Bonaparte
dans la nuit, et ordonnez que la sentence, si, comme je n’en puis douter, elle porte condamnation à mort, soit sur-le-champ exécutée et le condamné enterré dans un des coins du fort ». Le document – controversé – est-il authentique ? Quoi qu’il en soit, la commission doit juger dans la nuit – et Bonaparte le confirmera au général Hulin, commandant des grenadiers de la Garde consulaire.
La soirée venue, Napoléon semble détendu. Est-ce parce qu’il a pris sa décision ? Toujours est-il que, tout en disputant une partie d’échecs, Mme de Rémusat l’entend murmurer entre ses dents :
— Soyons amis, Cinna...
Puis, au milieu du silence général, il lance le vers de Gusman, dans Alzire :
Et le mien quand, ton bras vient de m’assassiner...
Mme de Rémusat lève la tête, regarde le consul et le voit sourire :
« En vérité, dira-t-elle, je crus dans ce moment qu’il était possible qu’il eût trompé sa femme et tout le monde et qu’il préparât une grande scène de clémence. Cette idée, à laquelle je m’attachai fortement, me donna du calme ; mon imagination était bien jeune alors, et d’ailleurs, j’avais un tel besoin d’espérer ! »
— Vous aimez les vers, lui dit-il.
La « dame pour accompagner » avait bien envie de répondre : « Surtout quand ils font application », mais elle n’osa pas.

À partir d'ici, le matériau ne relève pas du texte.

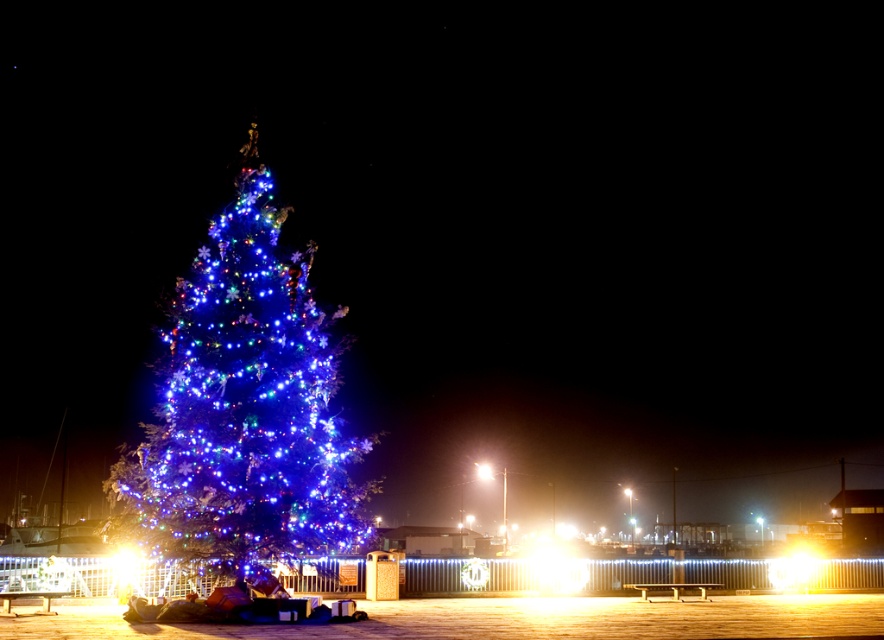
Consider the image. Is the position of illuminated blue lights at center more distant than that of bright white light at center?

No, it is in front of bright white light at center.

Between point (293, 332) and point (490, 472), which one is positioned behind?

Positioned behind is point (490, 472).

This screenshot has height=640, width=884. I want to click on illuminated blue lights at center, so click(244, 404).

Locate an element on the screen. The image size is (884, 640). illuminated blue lights at center is located at coordinates (244, 404).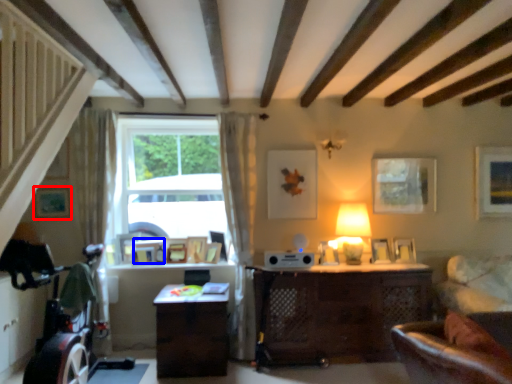
Question: Which object appears closest to the camera in this image, picture frame (highlighted by a red box) or picture frame (highlighted by a blue box)?

Choices:
 (A) picture frame
 (B) picture frame

Answer: (A)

Tandis que le duc d’Enghien arrive à Vincennes, tandis que la commission militaire – effarée du rôle qui lui est imposé – prend connaissance du dossier, un dossier de cinq feuillets contenant uniquement les questions à poser à l’accusé, Bonaparte adresse ce billet à Réal : « Rendez-vous sur-le-champ à Vincennes pour faire interroger le prisonnier. Voici l’interrogatoire que vous ferez : « — Avez-vous porté les armes contre votre patrie ? — Avez-vous été à la solde de l’Angleterre ? — Avez-vous voulu offrir vos services à l’Angleterre ? — N’avez-vous pas oublié tout sentiment de la nature jusqu’à appeler le peuple français votre plus cruel ennemi ? — N’avez-vous pas proposé de lever une légion et de faire déserter les troupes de la République, en disant que votre séjour pendant deux ans près des frontières vous avait mis à même d’avoir des intelligences parmi les troupes qui sont sur le Rhin ? » Et enfin : « — Avez-vous connaissance du complot tramé par l’Angleterre et tendant au renversement du gouvernement de la République, et le complot ayant réussi ne deviez-vous pas entrer en Alsace et même vous porter à Paris, selon les circonstances ?... »

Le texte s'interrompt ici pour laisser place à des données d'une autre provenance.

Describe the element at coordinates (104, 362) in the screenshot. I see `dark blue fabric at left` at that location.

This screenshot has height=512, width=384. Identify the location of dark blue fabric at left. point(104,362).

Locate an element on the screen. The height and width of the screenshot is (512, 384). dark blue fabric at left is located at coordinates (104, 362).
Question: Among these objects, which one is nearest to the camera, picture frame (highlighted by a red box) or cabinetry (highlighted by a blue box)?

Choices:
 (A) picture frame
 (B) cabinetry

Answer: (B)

Réal dort paisiblement chez lui, mais, à Vincennes, on réveille le prisonnier qui, écrasé de fatigue, s’est endormi :
— Pourquoi si tôt ? Le jour ne paraît pas encore.
— On va vous juger.
— Et sur quoi ?
— Sur ce que vous avez voulu assassiner le Premier consul.
Enghien essaye de comprendre. On l’entend murmurer :
— Voyons, voyons...
Il se lève, s’habille...
— Il me semble que quelques heures plus tard vous auraient convenu, et à moi aussi. Je dormais si bien !
On traverse la cour détrempée. Le prince devine les détachements de grenadiers, cuirassiers, gendarmes, qui attendent l’arme au pied. Dans une petite pièce attenante au « tribunal », un capitaine interroge le prisonnier. Enghien raconte sa vie, reconnaît recevoir une pension de l’Angleterre – ses biens ne sont-ils pas confisqués par la République ? – et affirme n’avoir jamais été en contact avec Cadoudal et Dumouriez. Il n’a participé à aucun complot ; il combat à visage découvert. Quant à Pichegru le duc affirme ne pas le connaître.
— Je me loue de ne pas l’avoir connu, en pensant aux vils moyens dont il a voulu se servir... s’ils sont vrais.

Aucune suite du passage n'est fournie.